By Doc Watson
Special to the Herald Times
MEEKER | After a tragic snowmobile accident on Jan. 8 left Rodney Dunham with a serious spinal cord injury, he has made amazing progress thanks to revolutionary therapy, according to his doctors and therapists.
Agreeing with the old adage that things can always be worse, Dunham is thankful that his injury was not as bad as it could have been. In one of the few times the word “incomplete” is a good thing, “incomplete paralysis” is the term used to describe partial damage to the spinal cord, which results in some motor and sensory function remaining. People with an incomplete injury might have feeling, but little or no movement.

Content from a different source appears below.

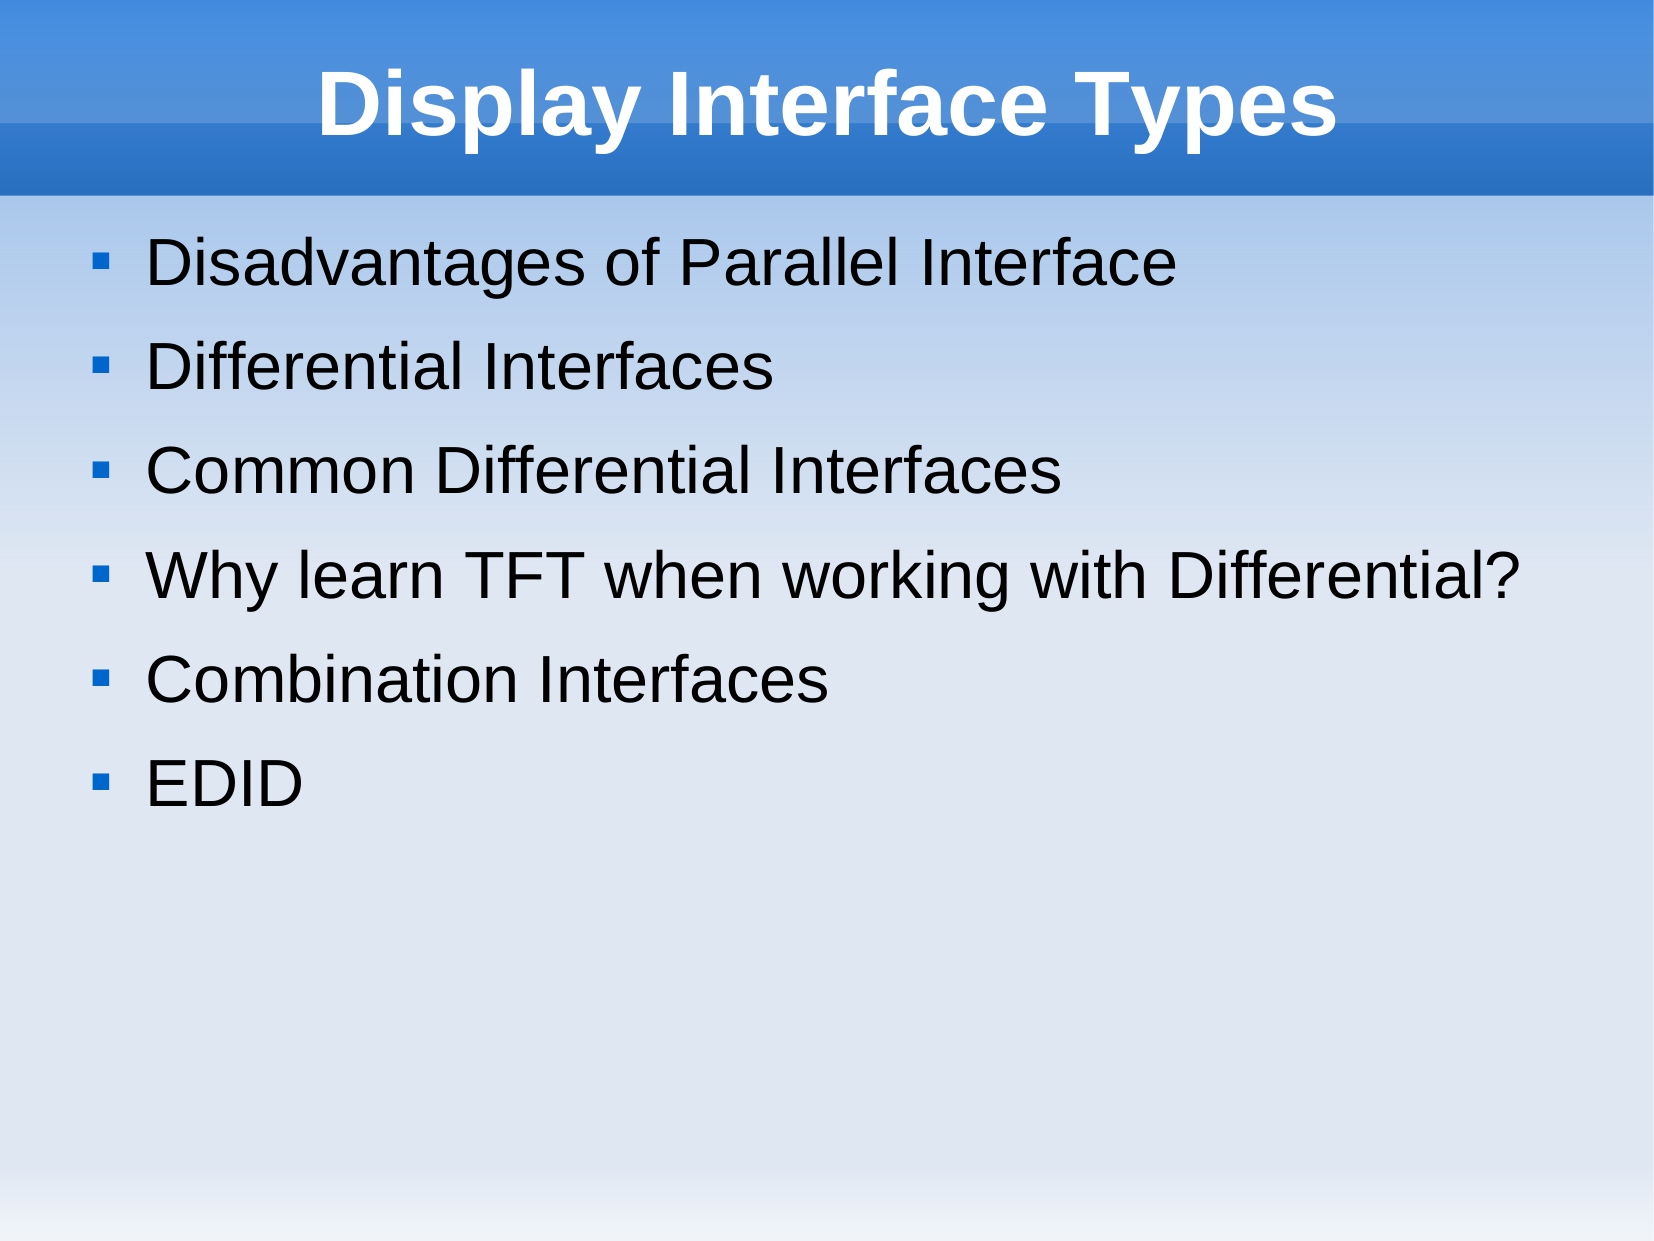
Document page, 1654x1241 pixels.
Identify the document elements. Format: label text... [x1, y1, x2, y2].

title Display Interface Types [49, 0, 1538, 208]
list Disadvantages of Parallel Interface Differential Interfaces Common Differential Interfaces Why learn TFT when working with Differential? Combination Interfaces EDID [75, 225, 1564, 1044]
picture [0, 0, 1654, 1241]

It was in the Craig Hospital in Denver—a world-renowned rehabilitation hospital that exclusively specializes in the neuro-rehabilitation and research of patients with spinal cord injury (SCI) and traumatic brain injury (TBI)—that Dunham received his innovative therapy.
It was also at Craig Hospital that Dunham’s therapists thought he would be a good candidate for the NRN (NeuroRecovery Network), which is a part of the Christopher and Dana Reeve Foundation. Actor/director/activist Christopher Reeve was rendered a quadriplegic in 1995 from an equestrian accident and started his foundation in 1998 to promote research on spinal cord injuries.
In addition to many different exercises, stretches, lifting weights and more, the primary therapy Dunham experienced was the TheraStride, a $100,000 ground-breaking weight-bearing rehab system. It combines a treadmill and support harness system with sophisticated computer software that measures variables of gait training, including: speed, weight supported, amount of time walked and amount of assistance needed while walking. This state-of-the-art machine helps patients learn how to walk again.
For Dunham the hardest part of his ordeal has been “depending upon other people most of the time. You can’t just get up and go and do what you want, be by yourself on a horse out in the woods.”
But something else he learned from his always positive, ever upbeat therapists was to be hopeful. He is now walking with the help of a walker and with crutches as well. We are hopeful with him that he will be back on a horse real soon.